Refining the Coefficient. Iterative Improvements In Learning. #data #machinelearning #linearregression

Refinement is an iterative process, sometimes quick and sometimes slow. If you’ve followed the last few blog posts on score prediction (if not you can catch up here) I’ve run the data once and rolled with the prediction, basically, “that’s good enough for this”.

The kettle is on, tea = thinking time

This morning I was left wondering, as Strictly is on tonight, is there any way to improve reliability of the linear regression from the spreadsheet? The neural network was fine but for good machine learning you need an awful lot of data to get a good prediction fit. The neural net was level pegging with the small linear model, about 72%.

I’ve got two choices, create more data to tighten up the neural net or have a closer look at the original data and find a way of changing my thinking.

Change your thinking for better insights?

Let’s remind ourselves of the raw data again.

2,5,5,5
5,6,4,5
3,5,4,4
4,6,6,7
6,6,7,6
7,7,7,7

Four numbers, the scores from Craig, Len, Bruno and Darcey in that order. The original linear regression only looked at Craig’s score to see the impact on Darcey’s score.

darceyco

That gave us the predition:

y = 0.6769x + 3.031

And a R squared value of 0.792, not bad going. The neural network took into account all three scores from Craig, Len and Bruno to classify Darcey’s score, it was okay but the lack of raw data actually let it down.
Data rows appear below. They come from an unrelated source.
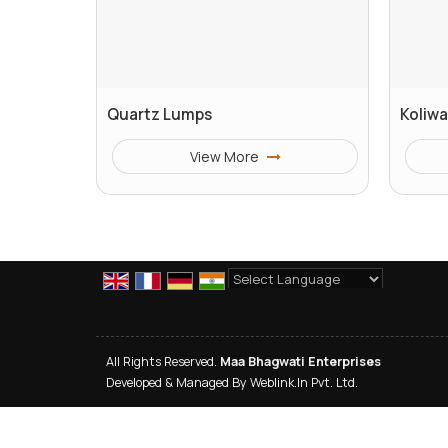
Quartz Lumps
Koliwa
View More
Powered by
Translate
All Rights Reserved.
Maa Bhagwati Enterprises
Developed & Managed By
Weblink.In Pvt. Ltd.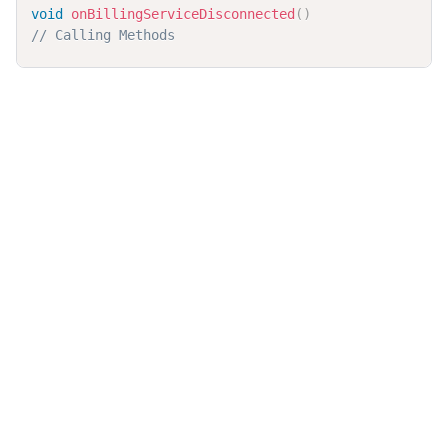
void
onBillingServiceDisconnected
(
)
// Calling Methods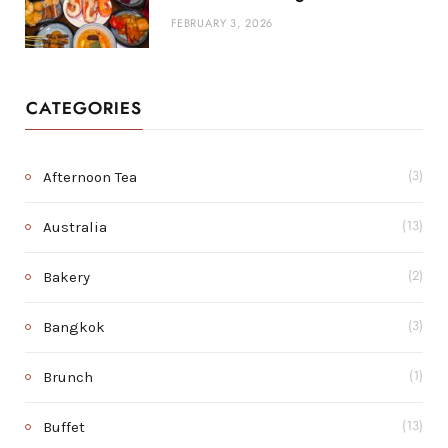
FEBRUARY 3, 2026
CATEGORIES
Afternoon Tea
(3)
Australia
(13)
Bakery
(2)
Bangkok
(3)
Brunch
(1)
Buffet
(13)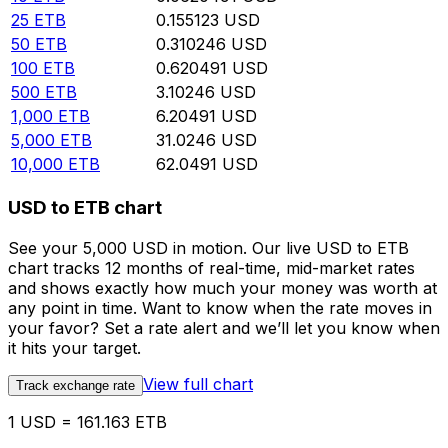
25
ETB
0.155123
USD
50
ETB
0.310246
USD
100
ETB
0.620491
USD
500
ETB
3.10246
USD
1,000
ETB
6.20491
USD
5,000
ETB
31.0246
USD
10,000
ETB
62.0491
USD
USD to ETB chart
See your 5,000 USD in motion. Our live USD to ETB
chart tracks 12 months of real-time, mid-market rates
and shows exactly how much your money was worth at
any point in time. Want to know when the rate moves in
your favor? Set a rate alert and we’ll let you know when
it hits your target.
View full chart
Track exchange rate
1 USD = 161.163 ETB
Refining the linear regression with new learning

If I go back to the spreadsheet, let’s tinker with it. What happens if I combine the three scores using the SUM() function to add them together.

linear3

Very interesting, the slope is steeper for a start. The regression now gives us:

y = 0.2855x - 1.2991

And the R squared has gone up from 0.792 to 0.8742, an improvement. And as it stands this algorithm is now more accurate than the neural network I created.

Concluding

It’s a simple change, quite an obvious on and we’ve taken the original hypothesis forward since the original post. How accurate is the linear regression? While I’ll find that out tonight I’m sure.